Fue la posición de Clara Campoamor la que se impuso en un debate que incluso dividió a partidarios y detractores dentro de los partidos progresistas. La Constitución acabó recogiendo el sufragio universal y las mujeres votaron por vez primera en noviembre de 1933. Los cálculos electorales de Kent no iban desencaminados y en aquellos comicios ganó la confederación de derechas CEDA, que ya en el Gobierno frenó las políticas más renovadoras, incluidas aquellas orientadas a avanzar en la igualdad de género. Es más, ni Victoria Kent ni Clara Campoamor resultaron elegidas la primera vez que las mujeres de su país tuvieron oportunidad de votarles.

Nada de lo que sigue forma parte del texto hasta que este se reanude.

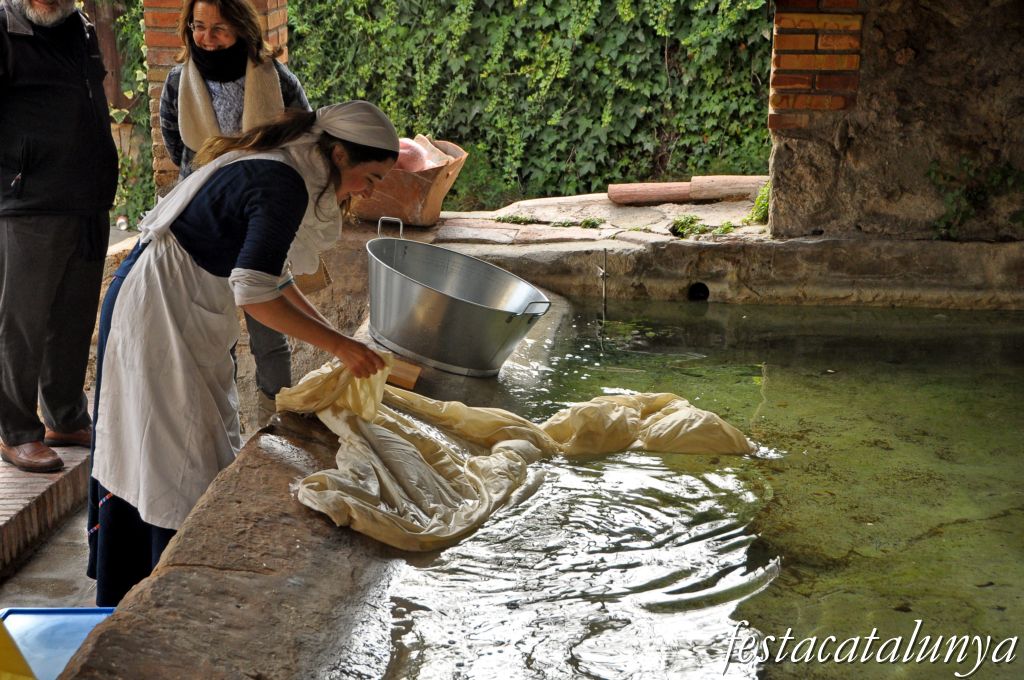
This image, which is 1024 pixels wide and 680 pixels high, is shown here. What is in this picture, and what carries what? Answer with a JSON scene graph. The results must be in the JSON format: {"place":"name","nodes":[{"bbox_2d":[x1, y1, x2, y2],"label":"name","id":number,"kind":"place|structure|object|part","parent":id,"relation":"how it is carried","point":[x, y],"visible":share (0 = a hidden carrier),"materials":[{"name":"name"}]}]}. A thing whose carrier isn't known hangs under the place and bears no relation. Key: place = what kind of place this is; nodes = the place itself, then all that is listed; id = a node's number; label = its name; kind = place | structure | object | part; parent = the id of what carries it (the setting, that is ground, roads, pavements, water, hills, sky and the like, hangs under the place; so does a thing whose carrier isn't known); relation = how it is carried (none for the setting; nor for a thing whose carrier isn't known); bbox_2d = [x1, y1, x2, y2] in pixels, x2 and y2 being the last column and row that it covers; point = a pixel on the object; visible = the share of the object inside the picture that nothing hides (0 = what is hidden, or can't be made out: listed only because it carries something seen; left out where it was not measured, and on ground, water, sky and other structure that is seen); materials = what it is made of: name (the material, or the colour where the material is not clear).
{"place":"outdoors","nodes":[
{"label":"outdoors","id":0,"kind":"place"},
{"bbox_2d":[0,505,99,611],"label":"pavement","id":1,"kind":"structure","parent":0,"point":[45,575],"materials":[{"name":"grey concrete"}]},
{"bbox_2d":[0,439,90,578],"label":"brick step","id":2,"kind":"structure","parent":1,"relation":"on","point":[31,480],"materials":[{"name":"brick"}]},
{"bbox_2d":[0,0,115,482],"label":"man","id":3,"kind":"object","parent":2,"relation":"on","point":[39,169],"visible":0.99},
{"bbox_2d":[141,0,291,202],"label":"brick pillar","id":4,"kind":"structure","parent":0,"point":[269,22],"materials":[{"name":"red brick"}]},
{"bbox_2d":[356,300,1023,677],"label":"water","id":5,"kind":"structure","parent":0,"point":[974,318],"materials":[{"name":"liquid"}]},
{"bbox_2d":[765,0,1023,244],"label":"stone wall","id":6,"kind":"structure","parent":0,"point":[892,163],"materials":[{"name":"brown stone"}]},
{"bbox_2d":[927,155,1023,237],"label":"plant","id":7,"kind":"object","parent":6,"relation":"attached to","point":[932,171],"visible":0.8,"materials":[{"name":"green plant"}]},
{"label":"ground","id":8,"kind":"structure","parent":0},
{"bbox_2d":[0,606,116,679],"label":"blue tray","id":9,"kind":"object","parent":8,"relation":"on","point":[81,627],"visible":0.68,"materials":[{"name":"blue plastic"}]},
{"bbox_2d":[0,618,36,679],"label":"yellow object","id":10,"kind":"object","parent":9,"relation":"on","point":[29,675],"visible":0.99,"materials":[{"name":"yellow"}]},
{"bbox_2d":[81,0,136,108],"label":"tree trunk","id":11,"kind":"object","parent":8,"relation":"on","point":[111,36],"visible":0.32,"materials":[{"name":"brown wood"}]},
{"bbox_2d":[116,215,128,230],"label":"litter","id":12,"kind":"object","parent":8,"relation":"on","point":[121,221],"visible":0.88,"materials":[{"name":"plastic"}]},
{"bbox_2d":[101,0,156,226],"label":"ivy","id":13,"kind":"object","parent":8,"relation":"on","point":[139,74],"visible":0.34,"materials":[{"name":"green plant"}]},
{"bbox_2d":[161,0,309,415],"label":"woman","id":14,"kind":"object","parent":8,"relation":"on","point":[221,16],"visible":0.4},
{"bbox_2d":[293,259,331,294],"label":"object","id":15,"kind":"object","parent":14,"relation":"hanging from","point":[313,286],"visible":0.23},
{"bbox_2d":[82,96,408,607],"label":"woman","id":16,"kind":"object","parent":8,"relation":"on","point":[277,169],"visible":0.88},
{"bbox_2d":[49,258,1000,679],"label":"stone basin","id":17,"kind":"object","parent":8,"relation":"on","point":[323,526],"visible":0.66,"materials":[{"name":"stone"}]},
{"bbox_2d":[386,355,420,390],"label":"wooden block","id":18,"kind":"object","parent":17,"relation":"on","point":[405,377],"visible":0.65,"materials":[{"name":"brown wood"}]},
{"bbox_2d":[366,226,549,376],"label":"metal tub","id":19,"kind":"object","parent":17,"relation":"on","point":[417,288],"visible":0.98,"materials":[{"name":"silver metal"}]},
{"label":"handle","id":20,"kind":"part","parent":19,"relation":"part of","materials":[{"name":"silver metal"}]},
{"label":"handle","id":21,"kind":"part","parent":19,"relation":"part of","materials":[{"name":"silver metal"}]},
{"bbox_2d":[274,357,757,553],"label":"cloth","id":22,"kind":"object","parent":17,"relation":"on","point":[522,441],"visible":0.83,"materials":[{"name":"beige fabric"}]},
{"bbox_2d":[598,251,608,317],"label":"metal rod","id":23,"kind":"object","parent":17,"relation":"in","point":[604,274],"visible":0.96,"materials":[{"name":"metal"}]},
{"bbox_2d":[286,0,774,206],"label":"ivy hedge","id":24,"kind":"object","parent":8,"relation":"on","point":[708,131],"visible":0.62,"materials":[{"name":"green plant"}]},
{"bbox_2d":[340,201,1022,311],"label":"stone ledge","id":25,"kind":"object","parent":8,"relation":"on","point":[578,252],"visible":0.58,"materials":[{"name":"stone"}]},
{"bbox_2d":[348,138,467,226],"label":"clay pot","id":26,"kind":"object","parent":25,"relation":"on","point":[415,205],"visible":0.66,"materials":[{"name":"ceramic"}]},
{"bbox_2d":[393,136,438,172],"label":"pink cloth","id":27,"kind":"object","parent":26,"relation":"in","point":[419,163],"visible":0.45,"materials":[{"name":"pink fabric"}]},
{"bbox_2d":[493,212,534,224],"label":"weed","id":28,"kind":"object","parent":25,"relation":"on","point":[499,219],"visible":0.93,"materials":[{"name":"green plant"}]},
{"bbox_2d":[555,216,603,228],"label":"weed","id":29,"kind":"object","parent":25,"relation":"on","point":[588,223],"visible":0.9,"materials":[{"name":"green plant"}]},
{"bbox_2d":[605,175,766,205],"label":"roof tiles","id":30,"kind":"object","parent":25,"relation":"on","point":[684,197],"visible":0.91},
{"bbox_2d":[669,214,709,237],"label":"weed","id":31,"kind":"object","parent":25,"relation":"on","point":[688,225],"visible":0.8,"materials":[{"name":"green plant"}]},
{"bbox_2d":[686,281,710,301],"label":"drain pipe","id":32,"kind":"object","parent":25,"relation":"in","point":[702,290],"visible":0.74,"materials":[{"name":"black metal"}]},
{"bbox_2d":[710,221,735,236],"label":"weed","id":33,"kind":"object","parent":25,"relation":"on","point":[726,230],"visible":0.75,"materials":[{"name":"green plant"}]},
{"bbox_2d":[746,181,770,225],"label":"plant","id":34,"kind":"object","parent":25,"relation":"on","point":[760,205],"visible":0.4,"materials":[{"name":"green plant"}]}
]}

Observado todo aquello casi un siglo después, alejadas ya las urgencias del momento y difuminadas las tácticas partidistas, el tiempo parece concederle la razón a Clara Campoamor. Y lo hace sencillamente porque hay principios que deberían ser irrenunciables. En determinados momentos se hace más necesaria que nunca la adhesión a los fundamentos de la democracia, una defensa consistente de la igualdad -ya sea entre hombres y mujeres, ya sea entre territorios-, a pesar incluso de que esto suponga renunciar a objetivos prioritarios.

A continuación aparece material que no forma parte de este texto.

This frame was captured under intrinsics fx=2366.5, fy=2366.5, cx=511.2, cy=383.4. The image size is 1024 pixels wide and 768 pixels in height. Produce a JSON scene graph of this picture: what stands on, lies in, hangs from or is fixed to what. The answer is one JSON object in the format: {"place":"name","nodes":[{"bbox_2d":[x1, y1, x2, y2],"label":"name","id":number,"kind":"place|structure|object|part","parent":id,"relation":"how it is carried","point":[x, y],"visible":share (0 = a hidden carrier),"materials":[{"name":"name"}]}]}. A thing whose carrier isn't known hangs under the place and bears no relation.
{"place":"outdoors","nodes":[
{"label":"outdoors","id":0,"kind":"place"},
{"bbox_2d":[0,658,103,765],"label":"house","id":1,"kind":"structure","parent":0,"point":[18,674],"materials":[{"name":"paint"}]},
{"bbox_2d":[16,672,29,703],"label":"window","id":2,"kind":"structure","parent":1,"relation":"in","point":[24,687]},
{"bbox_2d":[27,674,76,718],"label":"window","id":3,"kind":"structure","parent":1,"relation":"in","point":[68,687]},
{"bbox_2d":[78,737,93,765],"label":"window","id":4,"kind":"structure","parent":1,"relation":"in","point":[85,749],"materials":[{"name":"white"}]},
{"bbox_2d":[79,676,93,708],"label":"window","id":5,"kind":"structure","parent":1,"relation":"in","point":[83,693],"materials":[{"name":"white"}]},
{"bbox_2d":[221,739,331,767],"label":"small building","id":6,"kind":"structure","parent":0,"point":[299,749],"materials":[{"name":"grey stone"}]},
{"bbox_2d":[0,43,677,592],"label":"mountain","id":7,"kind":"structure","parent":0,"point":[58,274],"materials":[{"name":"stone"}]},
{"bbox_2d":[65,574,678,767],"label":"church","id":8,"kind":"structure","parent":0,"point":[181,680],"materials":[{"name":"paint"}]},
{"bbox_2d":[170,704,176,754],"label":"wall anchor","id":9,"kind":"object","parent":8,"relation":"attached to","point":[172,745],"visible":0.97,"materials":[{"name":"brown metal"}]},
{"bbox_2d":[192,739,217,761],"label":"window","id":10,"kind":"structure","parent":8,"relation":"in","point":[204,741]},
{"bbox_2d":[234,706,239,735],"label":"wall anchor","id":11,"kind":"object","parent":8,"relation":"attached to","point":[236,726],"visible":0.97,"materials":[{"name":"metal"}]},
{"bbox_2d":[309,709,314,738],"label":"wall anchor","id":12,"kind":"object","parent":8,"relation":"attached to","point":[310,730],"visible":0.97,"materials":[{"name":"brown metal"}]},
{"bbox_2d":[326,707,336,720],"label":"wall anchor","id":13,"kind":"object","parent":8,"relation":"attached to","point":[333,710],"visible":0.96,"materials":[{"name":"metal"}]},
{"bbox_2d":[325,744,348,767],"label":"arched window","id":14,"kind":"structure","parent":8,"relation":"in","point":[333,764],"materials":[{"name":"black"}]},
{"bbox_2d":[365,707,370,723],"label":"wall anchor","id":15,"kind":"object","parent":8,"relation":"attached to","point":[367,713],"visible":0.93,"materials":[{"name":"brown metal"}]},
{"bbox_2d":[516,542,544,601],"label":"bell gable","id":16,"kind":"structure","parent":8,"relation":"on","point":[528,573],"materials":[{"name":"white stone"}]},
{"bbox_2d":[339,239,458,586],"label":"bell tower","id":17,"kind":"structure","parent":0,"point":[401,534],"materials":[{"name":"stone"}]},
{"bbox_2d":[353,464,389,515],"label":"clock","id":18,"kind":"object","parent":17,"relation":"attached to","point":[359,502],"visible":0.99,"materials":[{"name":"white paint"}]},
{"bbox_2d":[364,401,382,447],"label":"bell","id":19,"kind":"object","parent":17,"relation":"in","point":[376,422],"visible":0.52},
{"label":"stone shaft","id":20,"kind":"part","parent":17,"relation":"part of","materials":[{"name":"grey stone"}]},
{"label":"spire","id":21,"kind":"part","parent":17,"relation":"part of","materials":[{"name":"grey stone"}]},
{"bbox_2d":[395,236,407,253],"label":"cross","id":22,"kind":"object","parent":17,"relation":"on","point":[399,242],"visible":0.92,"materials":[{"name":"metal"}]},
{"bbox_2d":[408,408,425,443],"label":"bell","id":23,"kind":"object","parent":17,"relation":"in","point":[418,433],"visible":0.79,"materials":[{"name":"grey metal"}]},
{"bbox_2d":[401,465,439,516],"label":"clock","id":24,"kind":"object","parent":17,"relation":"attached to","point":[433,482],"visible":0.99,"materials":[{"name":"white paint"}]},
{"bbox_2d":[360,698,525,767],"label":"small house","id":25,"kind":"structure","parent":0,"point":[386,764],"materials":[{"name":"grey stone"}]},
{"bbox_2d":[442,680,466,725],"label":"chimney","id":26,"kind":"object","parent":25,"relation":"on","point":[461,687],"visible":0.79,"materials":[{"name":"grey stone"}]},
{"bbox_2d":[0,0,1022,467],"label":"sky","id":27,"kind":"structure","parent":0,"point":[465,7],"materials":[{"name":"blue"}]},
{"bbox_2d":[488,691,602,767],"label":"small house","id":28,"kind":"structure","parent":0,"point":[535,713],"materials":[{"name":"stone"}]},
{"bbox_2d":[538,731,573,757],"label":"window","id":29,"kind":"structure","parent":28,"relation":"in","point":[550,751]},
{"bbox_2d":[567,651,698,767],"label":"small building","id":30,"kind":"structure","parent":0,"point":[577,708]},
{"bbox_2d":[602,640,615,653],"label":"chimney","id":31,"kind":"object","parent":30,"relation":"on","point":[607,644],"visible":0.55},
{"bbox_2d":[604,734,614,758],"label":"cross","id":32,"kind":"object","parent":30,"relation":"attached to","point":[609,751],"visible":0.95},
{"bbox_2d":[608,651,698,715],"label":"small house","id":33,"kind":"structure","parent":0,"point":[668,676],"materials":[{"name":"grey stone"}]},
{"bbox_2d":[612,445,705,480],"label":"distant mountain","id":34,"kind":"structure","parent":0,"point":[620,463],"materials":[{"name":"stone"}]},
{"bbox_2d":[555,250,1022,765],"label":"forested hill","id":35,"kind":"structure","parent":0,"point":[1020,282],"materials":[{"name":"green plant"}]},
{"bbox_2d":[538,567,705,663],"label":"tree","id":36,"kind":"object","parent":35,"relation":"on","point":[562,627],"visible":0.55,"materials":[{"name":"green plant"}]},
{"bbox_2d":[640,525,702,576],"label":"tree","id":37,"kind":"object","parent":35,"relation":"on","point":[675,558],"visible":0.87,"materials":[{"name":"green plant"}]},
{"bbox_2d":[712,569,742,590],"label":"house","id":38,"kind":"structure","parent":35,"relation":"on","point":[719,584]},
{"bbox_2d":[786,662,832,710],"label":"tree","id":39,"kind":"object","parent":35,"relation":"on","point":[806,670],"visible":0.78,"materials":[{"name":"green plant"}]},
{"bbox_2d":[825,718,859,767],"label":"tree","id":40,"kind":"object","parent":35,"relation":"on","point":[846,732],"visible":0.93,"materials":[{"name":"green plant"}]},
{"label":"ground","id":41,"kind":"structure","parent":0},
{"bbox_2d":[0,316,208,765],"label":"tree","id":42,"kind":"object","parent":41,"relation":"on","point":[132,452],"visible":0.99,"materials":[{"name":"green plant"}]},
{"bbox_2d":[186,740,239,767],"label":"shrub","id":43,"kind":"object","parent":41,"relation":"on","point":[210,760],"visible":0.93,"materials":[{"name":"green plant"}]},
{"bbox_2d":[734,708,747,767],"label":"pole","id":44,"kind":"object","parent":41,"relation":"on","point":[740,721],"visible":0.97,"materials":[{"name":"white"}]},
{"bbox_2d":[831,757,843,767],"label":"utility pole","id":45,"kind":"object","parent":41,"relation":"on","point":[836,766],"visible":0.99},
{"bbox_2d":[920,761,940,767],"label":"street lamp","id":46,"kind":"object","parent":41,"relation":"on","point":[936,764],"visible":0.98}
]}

En estos momentos también celebramos debates de esta naturaleza, donde las estrategias se tratan de imponer a la defensa de valores supremos como la igualdad, como ocurría en el contexto en el que Clara Campoamor defendía que el voto para todos y todas era irrenunciable con independencia de los resultados. Y hay también quien escoge el insulto, la amenaza y la deshumanización del adversario con el propósito de hacer prevalecer su posición con el uso de la fuerza. Independientemente del lugar que cada uno haya tenido en este proceso, conviene sosegar los ánimos y, deseando lo mejor para el destino de nuestro país en esta nueva legislatura, trabajar -cada uno desde su posición- para contribuir al bien común, subrayando más lo mucho que nos une que lo poco que nos diferencia.
Quiero aprovechar también estas líneas para invitaros a disfrutar de la programación que desde las Cortes regionales hemos diseñado para celebrar los 90 años de esta conquista histórica, con un acto institucional en el Convento de San Gil, varios talleres, una exposición y algunas actividades paralelas. Con esta reivindicación de un hito tan señalado en la igualdad de género, y frente a cualquier tentación involucionista, queremos dar un nuevo impulso en el inicio de la XI Legislatura para seguir haciendo de las Cortes de Castilla-La Mancha una institución más feminista y promotora de la igualdad real entre mujeres y hombres.